La estridencia se nos ha vuelto una contagiosa epidemia. No es un fenómeno exclusivamente mexicano, pero nuestro país también es víctima de la enfermedad.

Se cree que ganará el que grite más, el que diga las cosas más estrambóticas, el que humille con más eficacia, el que arroje las frases peor de hirientes, el que llame a la catástrofe, el que acuse con las peores revelaciones.

Vivimos en la era del trumpismo, un movimiento global que elogia los extremos y menosprecia la moderación. El trumpismo tiene como principal, pero no único exponente, a Donald Trump. Se trata de una forma de estar en el mundo que ya merodeaba antes de que ese sujeto buscara habitar la Casa Blanca.

El trumpismo es un movimiento que provoca la alteración de los extremos sociales porque rompe todos los puentes y niega la existencia del denominador común. Su principal característica es el abuso de la elocuencia a favor de las posiciones extremas, al tiempo que aniquila el valor de la palabra centrada.

Padecen de este mal quienes desprecian reiteradamente la existencia del otro, quienes descalifican sin matices los argumentos contrarios, quienes se creen sinceramente superiores.

La enfermedad golpea en todo el cuerpo social, pero se manifiesta con mayor gravedad en el espacio de lo político.

Desde luego que hay carencia de moderación en el plano íntimo y por eso la violencia dentro de las familias, las escuelas o los barrios está que hierve. Vivimos una época en que los controles intrapersonales andan descompuestos.

No obstante, es en el espacio de la comunidad más amplia donde esta forma de ser —exaltadamente extrema— se manifiesta con mayor notoriedad.

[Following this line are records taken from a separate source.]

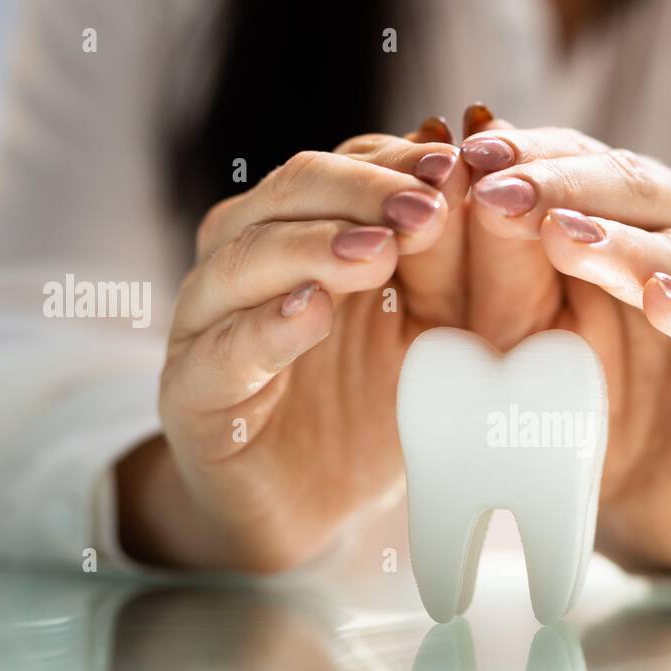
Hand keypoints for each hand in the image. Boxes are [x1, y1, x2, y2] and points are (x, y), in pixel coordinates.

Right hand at [117, 125, 472, 571]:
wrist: (308, 508)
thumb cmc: (371, 408)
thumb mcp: (430, 333)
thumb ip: (447, 271)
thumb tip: (479, 185)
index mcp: (306, 229)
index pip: (346, 167)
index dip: (399, 162)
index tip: (460, 165)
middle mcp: (247, 257)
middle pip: (292, 192)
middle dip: (364, 193)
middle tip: (428, 207)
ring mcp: (208, 322)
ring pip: (244, 258)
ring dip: (314, 247)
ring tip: (378, 251)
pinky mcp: (191, 392)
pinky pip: (222, 351)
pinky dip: (266, 327)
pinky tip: (311, 312)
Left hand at [461, 127, 670, 571]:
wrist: (652, 505)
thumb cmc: (589, 410)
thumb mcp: (532, 333)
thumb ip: (511, 266)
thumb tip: (470, 180)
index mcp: (652, 215)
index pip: (592, 163)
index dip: (532, 156)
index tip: (467, 155)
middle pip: (641, 192)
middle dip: (565, 188)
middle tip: (501, 191)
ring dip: (625, 245)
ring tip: (562, 238)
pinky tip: (661, 303)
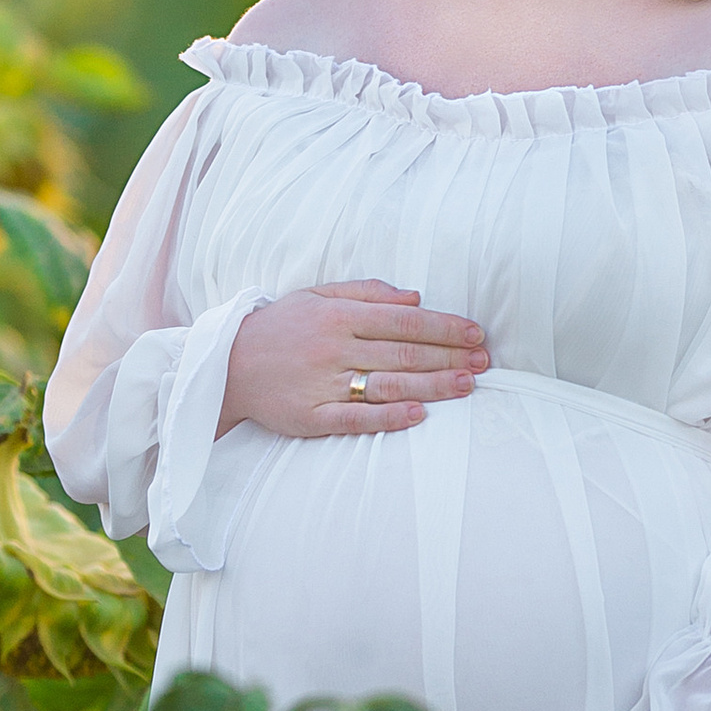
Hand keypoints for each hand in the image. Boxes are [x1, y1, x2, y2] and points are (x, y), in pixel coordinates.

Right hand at [220, 279, 486, 438]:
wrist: (226, 365)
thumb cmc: (279, 327)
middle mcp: (333, 347)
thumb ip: (367, 292)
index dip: (444, 326)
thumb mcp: (317, 295)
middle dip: (449, 356)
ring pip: (388, 384)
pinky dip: (389, 418)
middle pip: (403, 352)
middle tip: (484, 362)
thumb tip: (416, 297)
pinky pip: (356, 418)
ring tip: (467, 385)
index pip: (404, 320)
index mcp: (338, 315)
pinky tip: (419, 416)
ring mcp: (322, 384)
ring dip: (432, 386)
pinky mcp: (311, 417)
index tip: (475, 333)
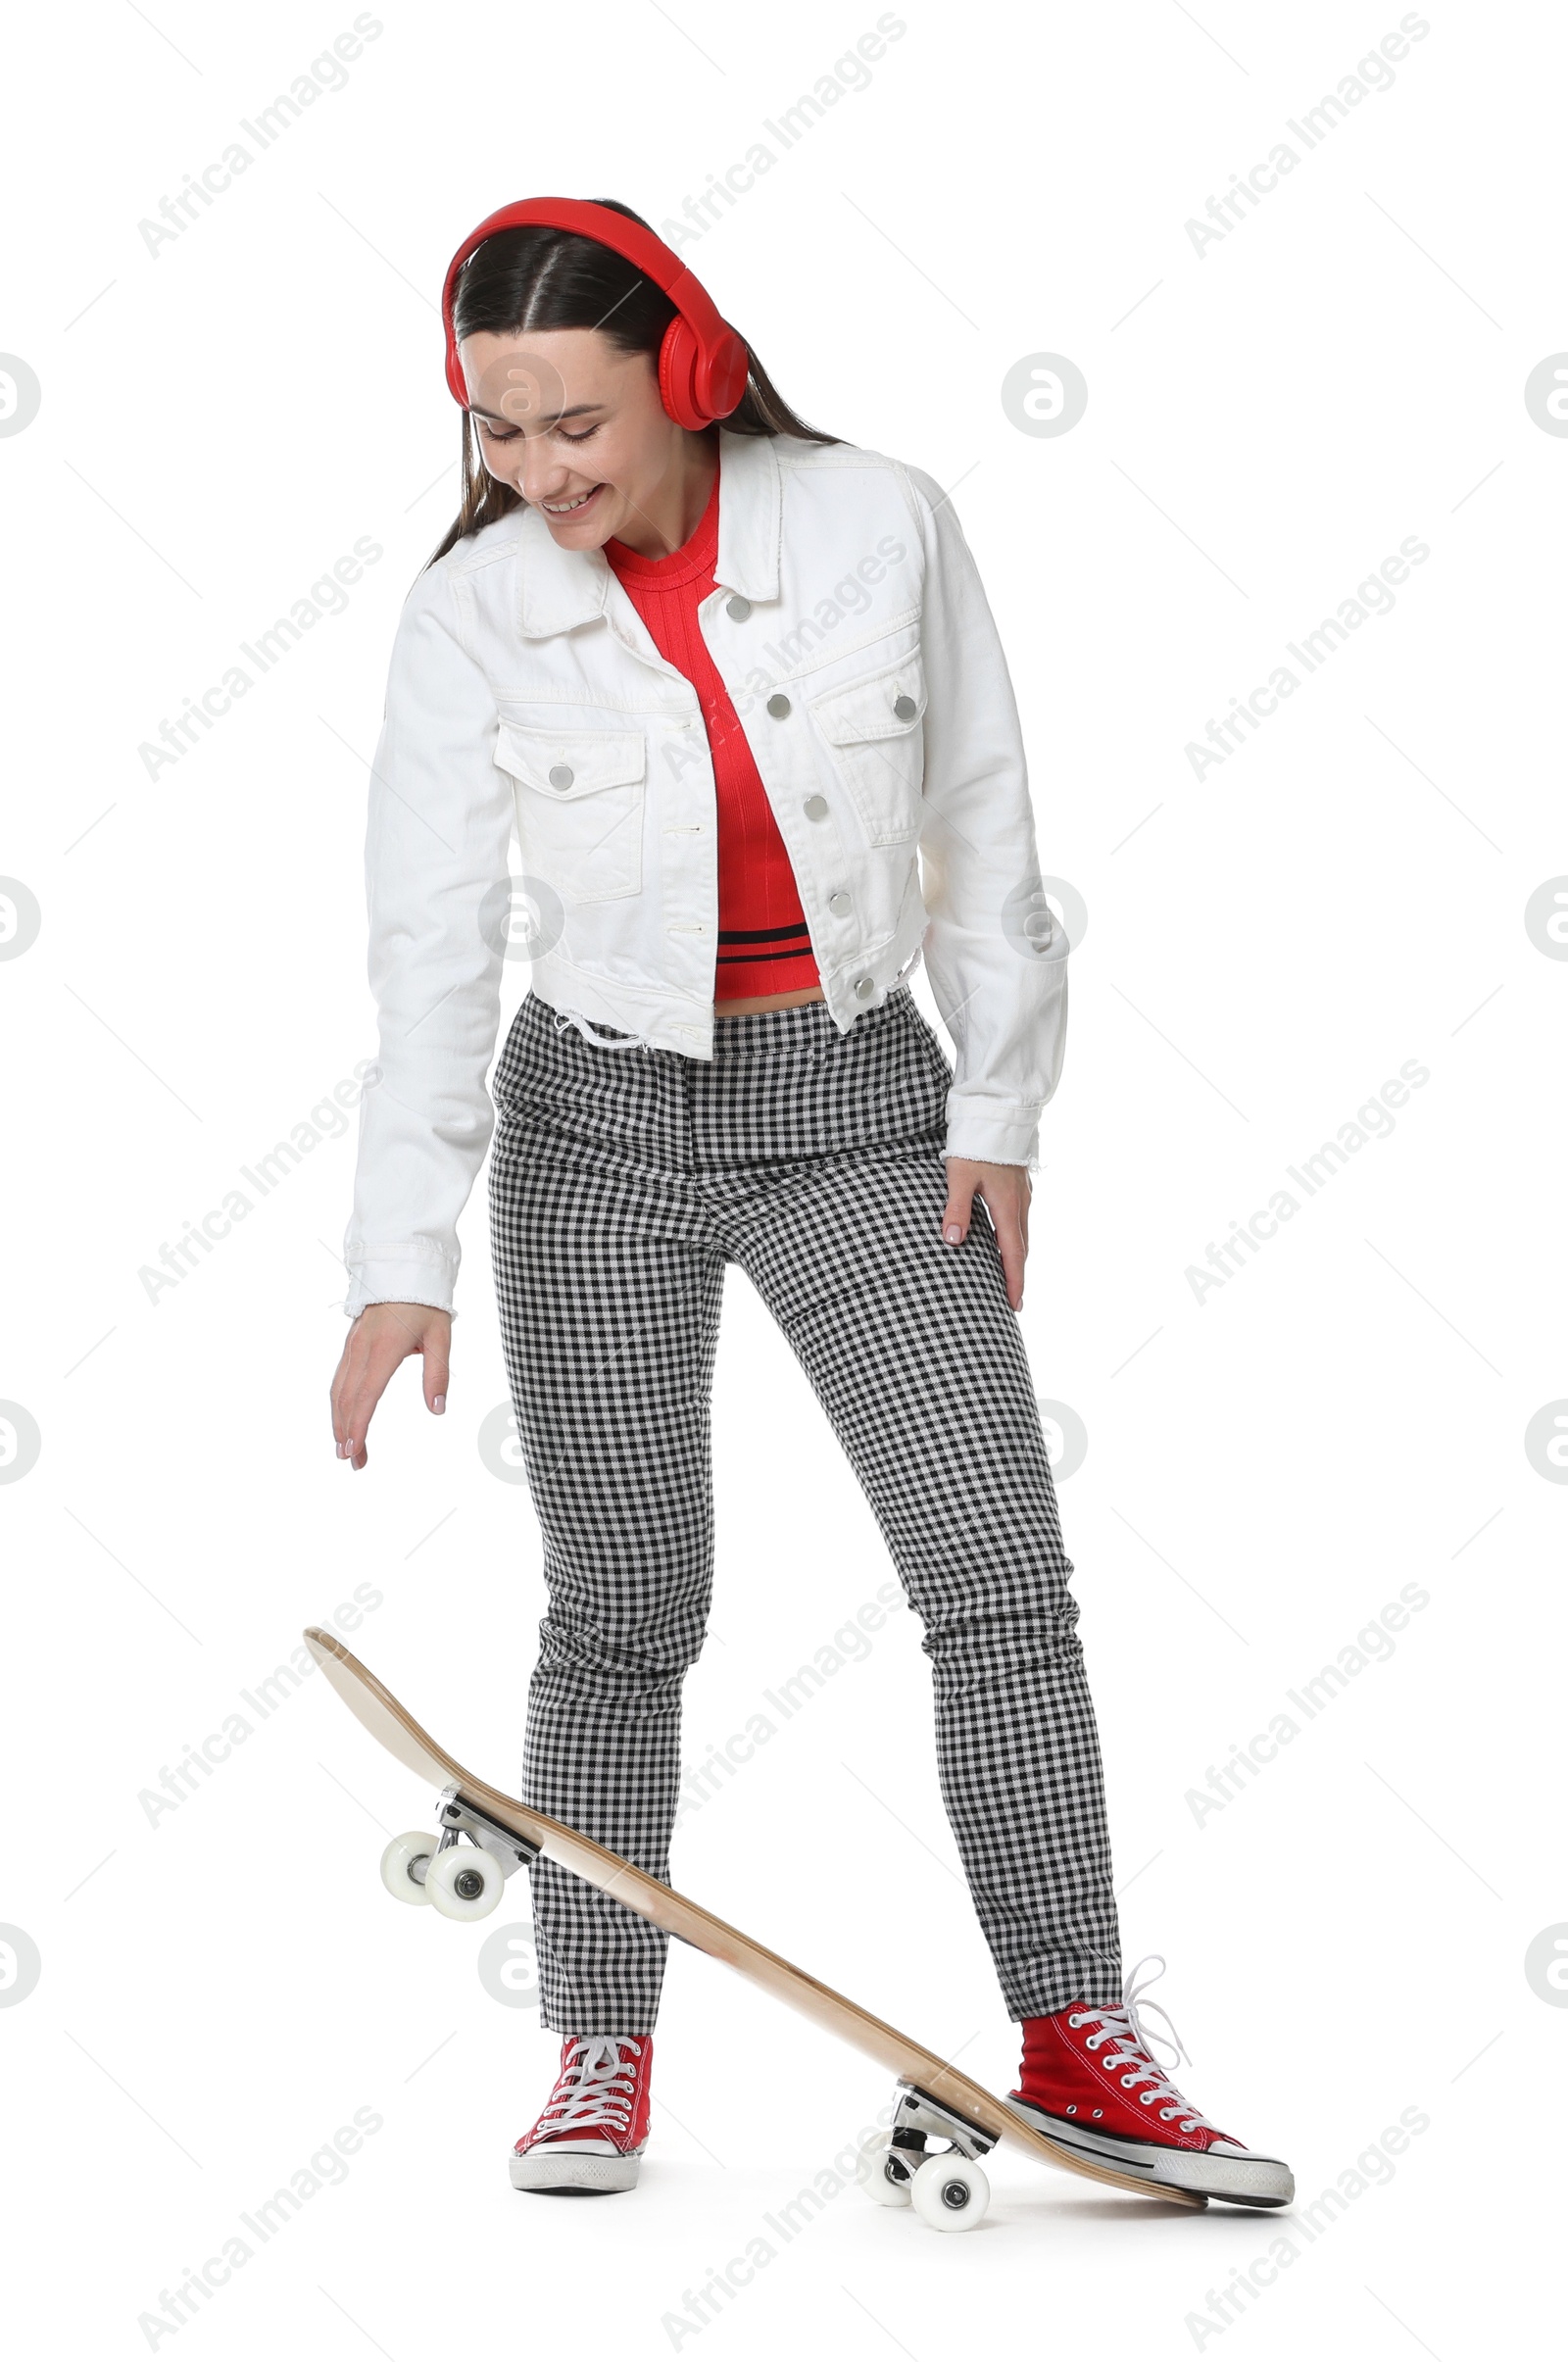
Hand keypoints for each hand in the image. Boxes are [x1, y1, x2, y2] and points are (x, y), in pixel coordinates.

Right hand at [330, 1302, 451, 1470]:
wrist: (402, 1268)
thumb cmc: (425, 1303)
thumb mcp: (441, 1336)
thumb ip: (438, 1374)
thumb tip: (438, 1409)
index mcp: (384, 1349)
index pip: (366, 1396)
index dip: (358, 1426)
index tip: (355, 1451)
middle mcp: (362, 1349)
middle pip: (346, 1399)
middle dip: (346, 1433)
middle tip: (352, 1461)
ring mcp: (353, 1346)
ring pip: (338, 1390)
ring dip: (338, 1421)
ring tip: (344, 1447)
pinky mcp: (351, 1344)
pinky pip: (340, 1378)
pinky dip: (339, 1403)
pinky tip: (342, 1417)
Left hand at [941, 1158, 1031, 1311]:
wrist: (997, 1112)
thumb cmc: (976, 1143)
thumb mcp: (959, 1176)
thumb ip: (956, 1209)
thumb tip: (952, 1242)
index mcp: (1007, 1207)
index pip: (1012, 1255)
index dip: (1014, 1282)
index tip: (1014, 1306)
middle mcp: (1020, 1204)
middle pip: (1021, 1249)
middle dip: (1017, 1276)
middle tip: (1013, 1301)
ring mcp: (1023, 1194)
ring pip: (1022, 1234)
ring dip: (1016, 1257)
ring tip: (1008, 1275)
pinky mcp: (1019, 1185)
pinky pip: (1020, 1220)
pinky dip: (1014, 1238)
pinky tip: (1004, 1239)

Con mentiras y medias verdades se busca descalificar al adversario, a partir de la convicción de que en la política todo se puede con tal de mantenerse o arribar al poder.

Después del Brexit y las elecciones presidenciales en los Estados Unidos, habría sido ingenuo suponer que México iba a ahorrarse el trumpismo: el elogio a los extremos aquí también ha contado con gasolina para incendiarlo todo.

Ante esta circunstancia, pareciera no haber adultos responsables en casa. Poco importa que todas las alarmas suenen, porque lo fundamental es que se incendie la construcción.

A los orgullosos abanderados del extremo les tiene sin cuidado el mapa de riesgos. No se hacen cargo del peligro que implica la conjunción de variables atómicas flotando alrededor de nuestro presente:

Una relación frágil con el principal socio político y económico de México, un crecimiento potenciado de la violencia criminal, una presencia galopante de organizaciones ilegales que quieren arrebatarle el territorio al Estado, indicadores económicos que anuncian fragilidad, tensiones sociales crecientes, una desigualdad que no cede, vulnerabilidad en las instituciones y un malestar inmenso por la cínica corrupción de tantos gobernantes.

El estado de descomposición no se parece al que hemos vivido en otras ocasiones y, sin embargo, los irresponsables continúan jugando con su mechero.

2018 no es 2006: en aquella elección el país se desgarró porque la distancia entre los punteros presidenciales fue mínima y, sin embargo, la elocuencia de la moderación logró reencausar el curso del país a pesar de que aquellas elecciones produjeron mucho disgusto.

Esta vez el ambiente social es peor de inestable, por todas las razones citadas arriba.

Sería tan deseable que quienes pretenden gobernar el futuro asumieran la elocuencia de la moderación en vez de utilizar su cansino discurso para arrojarnos a la irresponsable ruptura.

Zoom:

No es cierto que todo en política se vale. Aquello que destruye la política conduce por el camino de la guerra, que es la antítesis de la civilización. Hay límites que se han extraviado y urge volver a colocar: va mi voto a favor de la soga de la moderación, que sirve para amarrarse al mástil más elevado cuando las sirenas cantan para destruirlo todo.